Die Leserbriefe wurden vor über drei Jahren geschrieben. Doch auch heute in der Festschrift findet sich diese Haltung unter den Gratulant*innen wieder. Vor allem das Vorwort der drei Herausgeber*innen, Dieter Borchmeyer, Susanne Popp und Wolfram Steinbeck, ist in die Kritik geraten. Mausers Gewalttaten werden in dem fünfseitigen Vorwort nur in einem Satz erwähnt und folgendermaßen umschrieben: „Sein bisweilen die Grenzen der ‚bienséance‘ überschreitender weltumarmender Eros hat für ihn schwerwiegende rechtliche Folgen gehabt.“

„Bienséance“ heißt in etwa Anstand und Etikette: verharmlosende Worte für sexuelle Nötigung. Nachdem in Medien Kritik an dem Versuch der Reinwaschung Mausers aufkam, reagierten die Herausgeber*innen in verschiedenen Interviews auf den Vorwurf. Borchmeyer, ehemals Präsident der Bayerischen Akademie der Schönen Künste, verwies im Interview mit BR Klassik wiederholt auf Mausers Lebenswerk, anstatt sich zu entschuldigen. Die Formulierung des „weltumarmenden Eros“ tut er darin als scherzhaft ab. Herausgeberin Popp sagte gegenüber onetz.de, dass sie überzeugt sei, dass Mauser kein Gewalttäter sei.

Ein Gedicht für „Sigi“

Doch nicht nur Mausers Weggefährten halten an ihm fest, auch die Akademie tat sich mit seinem Ausschluss schwer. Neun Tage nach der Verurteilung hatte sie in einer Erklärung mitgeteilt, dass ein Ausschlussverfahren gegen Mauser eingeleitet werde. Drei Viertel aller ordentlichen Mitglieder hätten dem Ausschluss zustimmen müssen. Sechs Frauen, unter anderem die Kammersängerin Brigitte Fassbaender, hatten zuvor angekündigt, die Akademie zu verlassen, würde Mauser nicht ausgeschlossen werden.

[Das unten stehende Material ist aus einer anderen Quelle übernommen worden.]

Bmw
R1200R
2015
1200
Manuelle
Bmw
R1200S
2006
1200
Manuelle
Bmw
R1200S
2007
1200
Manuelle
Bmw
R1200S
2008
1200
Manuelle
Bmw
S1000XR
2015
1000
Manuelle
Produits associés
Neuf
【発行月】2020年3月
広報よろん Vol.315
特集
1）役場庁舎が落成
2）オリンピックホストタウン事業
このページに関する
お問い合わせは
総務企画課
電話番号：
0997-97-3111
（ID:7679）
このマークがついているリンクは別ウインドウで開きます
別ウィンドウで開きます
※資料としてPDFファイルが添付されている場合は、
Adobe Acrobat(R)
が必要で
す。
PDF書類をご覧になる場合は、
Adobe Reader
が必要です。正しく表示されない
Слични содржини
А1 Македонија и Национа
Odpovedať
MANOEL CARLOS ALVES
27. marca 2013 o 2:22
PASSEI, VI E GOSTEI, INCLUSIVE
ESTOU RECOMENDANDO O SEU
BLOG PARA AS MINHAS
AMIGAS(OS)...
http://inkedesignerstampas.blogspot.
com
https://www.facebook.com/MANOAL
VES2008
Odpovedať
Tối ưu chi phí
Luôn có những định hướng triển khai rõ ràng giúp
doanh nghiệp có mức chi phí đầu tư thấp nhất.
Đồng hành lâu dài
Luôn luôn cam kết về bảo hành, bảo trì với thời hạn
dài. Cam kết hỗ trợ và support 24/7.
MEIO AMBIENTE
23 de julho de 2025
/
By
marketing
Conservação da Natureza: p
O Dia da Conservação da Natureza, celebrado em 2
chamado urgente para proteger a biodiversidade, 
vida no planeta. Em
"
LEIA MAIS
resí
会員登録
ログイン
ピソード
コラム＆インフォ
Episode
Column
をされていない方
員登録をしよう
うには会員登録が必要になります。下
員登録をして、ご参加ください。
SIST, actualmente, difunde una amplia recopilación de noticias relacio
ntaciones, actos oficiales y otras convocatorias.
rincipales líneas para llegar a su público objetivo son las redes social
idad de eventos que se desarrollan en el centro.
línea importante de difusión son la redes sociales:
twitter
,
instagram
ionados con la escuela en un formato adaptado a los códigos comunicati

Doch zu einer Abstimmung sollte es nicht kommen, denn Mauser kam ihnen zuvor und trat am 25. Oktober selbst aus. Doch wieso gab es nicht schon nach der ersten rechtskräftigen Verurteilung die Bestrebung, ihn aus der Akademie auszuschließen? Auf Nachfragen der taz bezeichnet die Leitung der Akademie das heute als Versäumnis.

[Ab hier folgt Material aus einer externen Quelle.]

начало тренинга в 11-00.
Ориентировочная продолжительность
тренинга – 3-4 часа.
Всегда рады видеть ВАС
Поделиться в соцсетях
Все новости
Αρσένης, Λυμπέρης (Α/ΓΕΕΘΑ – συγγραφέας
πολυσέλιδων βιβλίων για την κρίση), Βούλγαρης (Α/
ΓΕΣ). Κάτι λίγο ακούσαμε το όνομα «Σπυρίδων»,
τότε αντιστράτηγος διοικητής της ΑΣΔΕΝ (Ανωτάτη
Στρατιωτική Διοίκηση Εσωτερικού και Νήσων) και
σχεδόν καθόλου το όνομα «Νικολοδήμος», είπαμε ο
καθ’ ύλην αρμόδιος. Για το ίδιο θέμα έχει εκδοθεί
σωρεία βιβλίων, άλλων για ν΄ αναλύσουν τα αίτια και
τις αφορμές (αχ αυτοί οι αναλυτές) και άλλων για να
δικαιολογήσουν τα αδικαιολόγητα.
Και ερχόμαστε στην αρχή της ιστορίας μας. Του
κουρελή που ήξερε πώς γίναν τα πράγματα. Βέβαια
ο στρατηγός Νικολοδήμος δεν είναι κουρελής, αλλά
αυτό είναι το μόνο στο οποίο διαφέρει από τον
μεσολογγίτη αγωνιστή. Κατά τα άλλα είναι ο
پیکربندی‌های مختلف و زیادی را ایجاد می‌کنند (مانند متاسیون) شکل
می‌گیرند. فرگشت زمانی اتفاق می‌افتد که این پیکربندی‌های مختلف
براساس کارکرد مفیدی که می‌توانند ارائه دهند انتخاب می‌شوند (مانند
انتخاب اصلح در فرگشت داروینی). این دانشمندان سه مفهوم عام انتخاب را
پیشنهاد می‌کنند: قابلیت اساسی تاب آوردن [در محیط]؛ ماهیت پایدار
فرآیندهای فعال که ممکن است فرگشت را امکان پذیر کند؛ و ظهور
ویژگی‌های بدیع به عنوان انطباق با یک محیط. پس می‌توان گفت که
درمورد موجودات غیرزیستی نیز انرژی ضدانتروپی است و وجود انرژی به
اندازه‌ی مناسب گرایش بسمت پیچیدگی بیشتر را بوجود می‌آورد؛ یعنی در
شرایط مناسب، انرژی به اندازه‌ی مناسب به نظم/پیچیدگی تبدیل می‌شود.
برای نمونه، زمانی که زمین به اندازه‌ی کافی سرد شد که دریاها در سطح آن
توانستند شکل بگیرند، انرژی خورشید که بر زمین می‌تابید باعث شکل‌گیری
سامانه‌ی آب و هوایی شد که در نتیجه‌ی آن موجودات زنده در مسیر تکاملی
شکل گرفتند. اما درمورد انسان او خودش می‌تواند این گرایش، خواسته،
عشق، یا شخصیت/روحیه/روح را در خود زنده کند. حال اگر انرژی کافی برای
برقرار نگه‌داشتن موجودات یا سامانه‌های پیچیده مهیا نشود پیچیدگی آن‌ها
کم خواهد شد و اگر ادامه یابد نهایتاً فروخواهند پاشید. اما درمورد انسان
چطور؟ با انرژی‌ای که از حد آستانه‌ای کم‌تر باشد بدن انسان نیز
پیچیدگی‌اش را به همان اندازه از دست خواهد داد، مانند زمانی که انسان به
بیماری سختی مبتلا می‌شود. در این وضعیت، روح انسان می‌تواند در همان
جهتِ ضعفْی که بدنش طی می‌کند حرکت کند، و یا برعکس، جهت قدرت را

In dieser Zeit, also bis Juli 2019, war Michael Krüger Leiter der Akademie. Krüger ist Schriftsteller, ehemaliger Geschäftsführer des Carl Hanser Verlags und genießt in der Literaturszene ein hohes Ansehen. So soll er in diesem Jahr die 30-jährige Jubiläumsfeier des Münchner Lyrik Kabinetts eröffnen. Für die Dichterin Birgit Müller-Wieland ein Grund, ihre Teilnahme am Lyrik Kabinett abzusagen.

In einem offenen Brief kritisierte sie Krügers Teilnahme. Zwei Gedichte, in der Festschrift und bei Facebook veröffentlicht, widmete er kürzlich „Sigi Mauser“. Müller-Wieland sieht in seinen Versen sexuelle Gewalt beschönigt und Betroffene verhöhnt, so sagt sie es gegenüber Deutschlandfunk Kultur. Eine Reaktion des Lyrik Kabinetts auf ihren offenen Brief habe es noch nicht gegeben.

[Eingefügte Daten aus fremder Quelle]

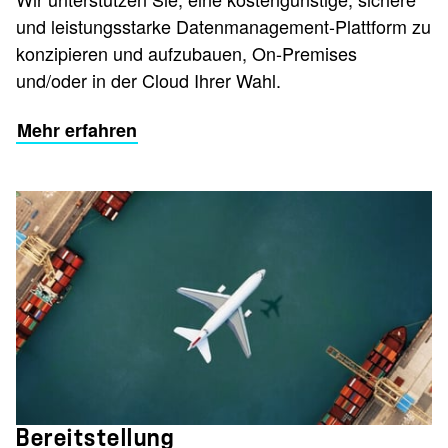
und leistungsstarke Datenmanagement-Plattform zu
konzipieren und aufzubauen, On-Premises
und/oder in der Cloud Ihrer Wahl.
Mehr erfahren
Bereitstellung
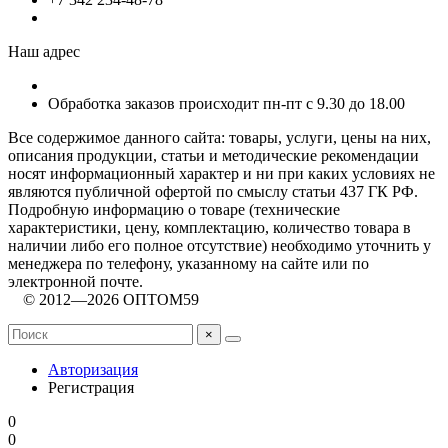
Наш адрес
Обработка заказов происходит пн-пт с 9.30 до 18.00
Все содержимое данного сайта: товары, услуги, цены на них,
описания продукции, статьи и методические рекомендации
носят информационный характер и ни при каких условиях не
являются публичной офертой по смыслу статьи 437 ГК РФ.
Подробную информацию о товаре (технические
характеристики, цену, комплектацию, количество товара в
наличии либо его полное отсутствие) необходимо уточнить у
менеджера по телефону, указанному на сайте или по
электронной почте.
© 2012—2026 ОПТОМ59
×
Авторизация
Регистрация
0
0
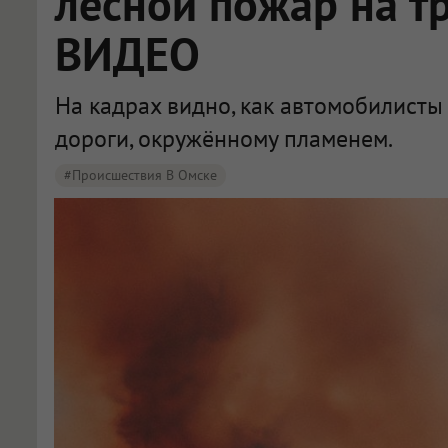
лесной пожар на т
ВИДЕО
На кадрах видно, как автомобилисты
дороги, окружённому пламенем.
#Происшествия В Омске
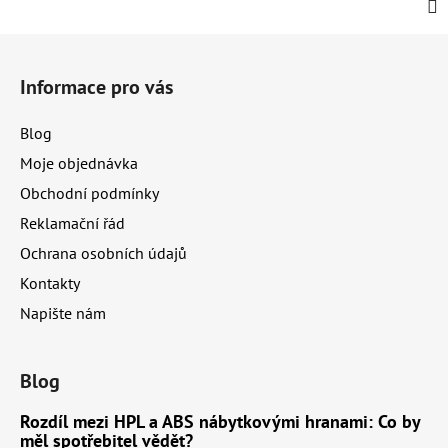
Z
á
Informace pro vás
p
a
Blog
t
Moje objednávka
í
Obchodní podmínky
Reklamační řád
Ochrana osobních údajů
Kontakty
Napište nám
Blog
Rozdíl mezi HPL a ABS nábytkovými hranami: Co by
měl spotřebitel vědět?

Auch wenn viele Kunstschaffende es anscheinend nicht wahrhaben wollen: Das Urteil gegen Mauser ist rechtskräftig und eindeutig. Sobald die nötigen Unterlagen eingetroffen sind, wird Mauser zum Haftantritt geladen. Das teilt die Staatsanwaltschaft München auf Anfrage der taz mit. Es ist also wahrscheinlich, dass Mauser noch dieses Jahr seinen Gefängnisaufenthalt beginnen wird. Mauser verliert seine Freiheit und seine Pensionsansprüche, doch auch weiterhin werden sein „Lebenswerk“ in einer Festschrift gefeiert und seine Taten verharmlost. Der Fall Mauser, der ersten #MeToo-Verurteilte der deutschen Kulturszene, zeigt exemplarisch, wie kollektiver Täterschutz aussieht.